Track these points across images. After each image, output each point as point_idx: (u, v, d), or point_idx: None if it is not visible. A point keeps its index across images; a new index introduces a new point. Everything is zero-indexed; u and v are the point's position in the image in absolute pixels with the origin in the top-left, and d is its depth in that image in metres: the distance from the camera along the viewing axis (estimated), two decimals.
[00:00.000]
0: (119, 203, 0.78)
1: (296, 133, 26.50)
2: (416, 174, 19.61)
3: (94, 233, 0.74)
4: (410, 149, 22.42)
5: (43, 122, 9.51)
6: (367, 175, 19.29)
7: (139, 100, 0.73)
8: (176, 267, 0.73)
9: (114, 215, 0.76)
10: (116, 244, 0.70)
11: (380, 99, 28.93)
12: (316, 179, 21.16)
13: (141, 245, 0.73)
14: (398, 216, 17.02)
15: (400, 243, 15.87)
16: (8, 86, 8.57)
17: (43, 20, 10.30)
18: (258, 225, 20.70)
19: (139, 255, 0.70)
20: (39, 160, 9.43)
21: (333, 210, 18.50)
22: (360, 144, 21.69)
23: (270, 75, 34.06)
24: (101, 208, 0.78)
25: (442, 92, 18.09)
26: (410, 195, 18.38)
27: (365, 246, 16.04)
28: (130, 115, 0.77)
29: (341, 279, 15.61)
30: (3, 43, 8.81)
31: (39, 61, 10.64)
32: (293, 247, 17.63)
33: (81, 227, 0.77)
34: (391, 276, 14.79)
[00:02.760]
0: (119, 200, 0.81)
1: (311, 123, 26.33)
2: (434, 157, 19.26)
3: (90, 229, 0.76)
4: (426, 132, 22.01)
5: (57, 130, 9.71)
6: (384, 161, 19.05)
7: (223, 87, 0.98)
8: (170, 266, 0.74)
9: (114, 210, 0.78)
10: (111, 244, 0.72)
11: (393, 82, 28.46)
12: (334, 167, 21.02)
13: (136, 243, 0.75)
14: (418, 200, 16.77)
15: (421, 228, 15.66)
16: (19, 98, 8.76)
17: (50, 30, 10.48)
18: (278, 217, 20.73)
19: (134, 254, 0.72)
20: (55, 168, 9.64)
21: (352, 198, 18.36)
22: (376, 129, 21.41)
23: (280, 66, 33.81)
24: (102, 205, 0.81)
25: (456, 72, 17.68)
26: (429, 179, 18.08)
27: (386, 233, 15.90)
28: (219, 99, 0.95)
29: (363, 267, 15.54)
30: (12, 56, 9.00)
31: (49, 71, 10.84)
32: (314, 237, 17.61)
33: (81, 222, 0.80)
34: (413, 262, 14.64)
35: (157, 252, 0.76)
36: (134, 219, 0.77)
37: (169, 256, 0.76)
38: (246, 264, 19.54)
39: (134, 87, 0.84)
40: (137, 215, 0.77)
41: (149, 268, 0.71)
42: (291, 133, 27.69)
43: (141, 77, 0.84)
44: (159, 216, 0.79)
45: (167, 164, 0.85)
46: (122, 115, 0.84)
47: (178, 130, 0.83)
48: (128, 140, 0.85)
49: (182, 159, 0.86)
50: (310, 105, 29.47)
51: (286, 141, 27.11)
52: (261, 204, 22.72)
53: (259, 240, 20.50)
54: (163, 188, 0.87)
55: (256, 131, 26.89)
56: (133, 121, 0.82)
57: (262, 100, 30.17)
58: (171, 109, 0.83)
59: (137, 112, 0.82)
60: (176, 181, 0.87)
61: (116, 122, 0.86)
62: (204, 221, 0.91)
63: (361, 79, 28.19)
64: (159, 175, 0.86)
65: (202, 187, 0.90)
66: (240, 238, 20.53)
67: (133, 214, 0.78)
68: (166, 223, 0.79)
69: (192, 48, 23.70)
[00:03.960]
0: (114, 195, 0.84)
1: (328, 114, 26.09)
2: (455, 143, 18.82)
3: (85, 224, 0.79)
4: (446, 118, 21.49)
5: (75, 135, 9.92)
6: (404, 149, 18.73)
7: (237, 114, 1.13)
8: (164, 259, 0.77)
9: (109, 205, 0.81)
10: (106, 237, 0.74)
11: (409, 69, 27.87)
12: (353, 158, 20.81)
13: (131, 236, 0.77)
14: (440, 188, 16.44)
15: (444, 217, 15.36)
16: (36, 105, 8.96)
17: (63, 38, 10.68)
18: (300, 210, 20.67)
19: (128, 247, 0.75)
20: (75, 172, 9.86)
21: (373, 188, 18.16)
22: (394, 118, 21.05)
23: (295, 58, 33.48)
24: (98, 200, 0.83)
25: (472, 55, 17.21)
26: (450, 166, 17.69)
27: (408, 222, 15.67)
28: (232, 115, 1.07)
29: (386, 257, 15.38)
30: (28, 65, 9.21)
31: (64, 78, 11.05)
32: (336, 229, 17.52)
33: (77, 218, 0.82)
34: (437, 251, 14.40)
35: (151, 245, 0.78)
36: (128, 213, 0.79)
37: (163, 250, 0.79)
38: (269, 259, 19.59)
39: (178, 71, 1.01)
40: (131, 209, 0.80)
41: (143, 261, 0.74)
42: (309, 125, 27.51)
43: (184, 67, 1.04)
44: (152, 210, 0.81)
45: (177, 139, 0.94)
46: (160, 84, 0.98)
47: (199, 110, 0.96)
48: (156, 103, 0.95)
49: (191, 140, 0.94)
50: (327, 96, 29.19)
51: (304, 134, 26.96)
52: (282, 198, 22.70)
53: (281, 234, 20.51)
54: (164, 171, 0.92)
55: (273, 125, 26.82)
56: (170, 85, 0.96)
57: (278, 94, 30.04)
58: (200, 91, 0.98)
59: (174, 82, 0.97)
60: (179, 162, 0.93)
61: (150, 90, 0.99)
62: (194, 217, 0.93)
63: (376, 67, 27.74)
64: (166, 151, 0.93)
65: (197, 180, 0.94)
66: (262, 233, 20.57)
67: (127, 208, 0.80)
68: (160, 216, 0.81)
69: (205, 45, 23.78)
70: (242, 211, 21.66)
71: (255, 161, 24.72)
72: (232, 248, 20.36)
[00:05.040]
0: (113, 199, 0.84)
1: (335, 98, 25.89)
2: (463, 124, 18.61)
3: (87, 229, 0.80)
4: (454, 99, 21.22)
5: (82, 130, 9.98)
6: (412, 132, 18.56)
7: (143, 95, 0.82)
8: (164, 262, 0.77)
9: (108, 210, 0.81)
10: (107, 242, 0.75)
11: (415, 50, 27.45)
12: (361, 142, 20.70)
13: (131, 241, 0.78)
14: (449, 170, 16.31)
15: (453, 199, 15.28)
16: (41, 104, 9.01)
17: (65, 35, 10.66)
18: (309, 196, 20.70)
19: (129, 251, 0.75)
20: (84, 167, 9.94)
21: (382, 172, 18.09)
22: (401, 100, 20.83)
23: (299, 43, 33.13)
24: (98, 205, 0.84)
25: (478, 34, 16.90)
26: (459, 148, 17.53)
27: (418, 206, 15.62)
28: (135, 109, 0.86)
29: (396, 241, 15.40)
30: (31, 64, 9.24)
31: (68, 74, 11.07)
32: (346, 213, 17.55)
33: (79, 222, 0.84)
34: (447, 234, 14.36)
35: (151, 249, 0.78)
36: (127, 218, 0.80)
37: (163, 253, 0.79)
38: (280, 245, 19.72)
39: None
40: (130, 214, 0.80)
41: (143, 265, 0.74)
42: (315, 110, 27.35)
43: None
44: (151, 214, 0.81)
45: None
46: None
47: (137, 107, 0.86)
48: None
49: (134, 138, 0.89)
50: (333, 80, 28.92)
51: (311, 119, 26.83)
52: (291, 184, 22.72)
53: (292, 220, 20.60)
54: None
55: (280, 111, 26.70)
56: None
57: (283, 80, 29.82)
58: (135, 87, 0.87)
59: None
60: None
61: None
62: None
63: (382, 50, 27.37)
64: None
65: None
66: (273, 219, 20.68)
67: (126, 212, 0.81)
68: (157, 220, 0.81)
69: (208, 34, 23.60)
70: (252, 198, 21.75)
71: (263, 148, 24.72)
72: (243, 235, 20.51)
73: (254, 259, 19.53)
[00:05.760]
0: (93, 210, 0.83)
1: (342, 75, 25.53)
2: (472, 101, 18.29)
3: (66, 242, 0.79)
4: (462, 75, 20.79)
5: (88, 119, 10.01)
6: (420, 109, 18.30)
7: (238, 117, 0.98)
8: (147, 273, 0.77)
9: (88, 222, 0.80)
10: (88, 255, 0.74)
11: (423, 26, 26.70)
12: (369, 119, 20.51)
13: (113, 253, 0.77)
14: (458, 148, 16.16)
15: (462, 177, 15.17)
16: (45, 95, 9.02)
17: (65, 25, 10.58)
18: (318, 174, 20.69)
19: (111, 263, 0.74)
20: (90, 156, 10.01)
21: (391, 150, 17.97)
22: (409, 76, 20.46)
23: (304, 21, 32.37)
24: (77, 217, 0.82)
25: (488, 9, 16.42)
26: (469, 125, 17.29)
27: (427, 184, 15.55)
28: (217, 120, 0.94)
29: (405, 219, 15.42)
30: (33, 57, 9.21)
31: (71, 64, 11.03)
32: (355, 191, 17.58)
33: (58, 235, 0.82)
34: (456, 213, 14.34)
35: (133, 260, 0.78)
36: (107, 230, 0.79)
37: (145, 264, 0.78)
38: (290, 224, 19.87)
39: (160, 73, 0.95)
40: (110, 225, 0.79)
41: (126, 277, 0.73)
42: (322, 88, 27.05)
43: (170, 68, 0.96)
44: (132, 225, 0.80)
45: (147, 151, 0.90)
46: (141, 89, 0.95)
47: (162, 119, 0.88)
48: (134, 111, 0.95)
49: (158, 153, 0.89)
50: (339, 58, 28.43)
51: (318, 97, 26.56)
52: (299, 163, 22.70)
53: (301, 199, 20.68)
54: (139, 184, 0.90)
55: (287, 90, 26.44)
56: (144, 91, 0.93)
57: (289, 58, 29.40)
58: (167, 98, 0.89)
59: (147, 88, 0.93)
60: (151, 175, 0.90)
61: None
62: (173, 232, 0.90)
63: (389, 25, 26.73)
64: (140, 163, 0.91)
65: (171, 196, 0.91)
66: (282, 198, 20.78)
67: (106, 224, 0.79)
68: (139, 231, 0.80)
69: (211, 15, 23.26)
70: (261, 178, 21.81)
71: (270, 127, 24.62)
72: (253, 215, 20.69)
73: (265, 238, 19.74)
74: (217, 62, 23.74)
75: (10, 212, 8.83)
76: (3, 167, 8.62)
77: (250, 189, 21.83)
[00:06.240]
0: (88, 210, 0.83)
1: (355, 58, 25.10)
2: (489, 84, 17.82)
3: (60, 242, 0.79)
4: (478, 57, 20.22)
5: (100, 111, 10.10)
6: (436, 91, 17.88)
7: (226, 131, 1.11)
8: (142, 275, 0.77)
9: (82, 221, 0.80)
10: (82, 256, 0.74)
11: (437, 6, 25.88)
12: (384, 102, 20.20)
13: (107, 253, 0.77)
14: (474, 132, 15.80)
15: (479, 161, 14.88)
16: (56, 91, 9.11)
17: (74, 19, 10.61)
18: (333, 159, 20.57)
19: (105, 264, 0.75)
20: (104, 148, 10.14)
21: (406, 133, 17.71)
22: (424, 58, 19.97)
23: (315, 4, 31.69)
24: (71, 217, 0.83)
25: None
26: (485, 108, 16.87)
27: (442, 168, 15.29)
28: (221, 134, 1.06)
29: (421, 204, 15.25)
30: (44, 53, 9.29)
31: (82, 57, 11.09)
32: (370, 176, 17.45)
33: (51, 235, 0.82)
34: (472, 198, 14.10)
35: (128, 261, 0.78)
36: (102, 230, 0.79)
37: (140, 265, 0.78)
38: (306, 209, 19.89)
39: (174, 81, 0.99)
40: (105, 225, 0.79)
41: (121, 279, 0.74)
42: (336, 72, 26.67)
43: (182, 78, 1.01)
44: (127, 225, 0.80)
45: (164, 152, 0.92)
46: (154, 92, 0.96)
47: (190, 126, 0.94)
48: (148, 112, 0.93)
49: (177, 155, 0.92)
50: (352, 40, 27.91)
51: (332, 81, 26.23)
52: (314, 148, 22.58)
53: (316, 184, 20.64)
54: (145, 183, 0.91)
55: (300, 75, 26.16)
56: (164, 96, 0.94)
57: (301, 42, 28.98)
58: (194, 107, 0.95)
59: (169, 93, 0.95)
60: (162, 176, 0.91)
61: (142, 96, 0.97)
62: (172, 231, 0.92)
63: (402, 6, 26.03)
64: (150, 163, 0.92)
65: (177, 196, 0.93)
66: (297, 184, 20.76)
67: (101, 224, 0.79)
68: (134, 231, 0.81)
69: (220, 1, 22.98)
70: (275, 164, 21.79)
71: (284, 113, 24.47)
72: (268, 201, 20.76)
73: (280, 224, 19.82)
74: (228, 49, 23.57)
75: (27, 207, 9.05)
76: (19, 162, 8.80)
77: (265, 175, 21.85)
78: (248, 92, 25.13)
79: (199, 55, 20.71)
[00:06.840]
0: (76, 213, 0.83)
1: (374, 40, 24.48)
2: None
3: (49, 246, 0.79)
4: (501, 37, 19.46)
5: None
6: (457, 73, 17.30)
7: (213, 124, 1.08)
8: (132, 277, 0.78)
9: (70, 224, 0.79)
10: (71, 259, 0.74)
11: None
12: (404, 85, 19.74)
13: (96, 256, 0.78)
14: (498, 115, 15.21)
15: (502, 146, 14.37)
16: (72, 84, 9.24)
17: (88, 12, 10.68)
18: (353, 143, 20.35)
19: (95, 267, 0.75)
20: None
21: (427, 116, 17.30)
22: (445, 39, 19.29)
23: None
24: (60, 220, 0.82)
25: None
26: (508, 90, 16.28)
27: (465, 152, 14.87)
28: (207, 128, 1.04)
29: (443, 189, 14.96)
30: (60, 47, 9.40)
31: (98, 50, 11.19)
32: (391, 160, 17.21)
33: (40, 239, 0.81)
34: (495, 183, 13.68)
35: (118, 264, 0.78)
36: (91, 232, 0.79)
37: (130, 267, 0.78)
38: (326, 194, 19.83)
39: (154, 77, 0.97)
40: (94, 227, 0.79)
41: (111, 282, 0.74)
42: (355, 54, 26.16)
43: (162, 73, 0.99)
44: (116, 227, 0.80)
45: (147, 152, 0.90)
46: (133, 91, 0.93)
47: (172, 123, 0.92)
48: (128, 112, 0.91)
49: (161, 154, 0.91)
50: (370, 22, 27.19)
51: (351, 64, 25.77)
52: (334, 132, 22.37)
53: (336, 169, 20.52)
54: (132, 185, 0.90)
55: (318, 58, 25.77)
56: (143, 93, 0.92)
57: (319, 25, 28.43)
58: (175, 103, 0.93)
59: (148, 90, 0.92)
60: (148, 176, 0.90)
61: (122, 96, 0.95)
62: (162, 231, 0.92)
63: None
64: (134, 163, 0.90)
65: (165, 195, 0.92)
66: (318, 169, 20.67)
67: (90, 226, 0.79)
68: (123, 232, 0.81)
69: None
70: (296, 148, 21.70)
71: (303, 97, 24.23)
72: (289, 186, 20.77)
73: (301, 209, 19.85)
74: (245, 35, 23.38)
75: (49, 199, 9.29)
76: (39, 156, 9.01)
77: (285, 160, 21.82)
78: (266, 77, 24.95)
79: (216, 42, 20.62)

----

**EXERCISE REQUIREMENTS:** Within the material above, transcribe exactly the lines that run from the line holding "16: (8, 86, 8.57)" through the line holding "33: (81, 227, 0.77)".

**ANSWER:**
16: (8, 86, 8.57)
17: (43, 20, 10.30)
18: (258, 225, 20.70)
19: (139, 255, 0.70)
20: (39, 160, 9.43)
21: (333, 210, 18.50)
22: (360, 144, 21.69)
23: (270, 75, 34.06)
24: (101, 208, 0.78)
25: (442, 92, 18.09)
26: (410, 195, 18.38)
27: (365, 246, 16.04)
28: (130, 115, 0.77)
29: (341, 279, 15.61)
30: (3, 43, 8.81)
31: (39, 61, 10.64)
32: (293, 247, 17.63)
33: (81, 227, 0.77)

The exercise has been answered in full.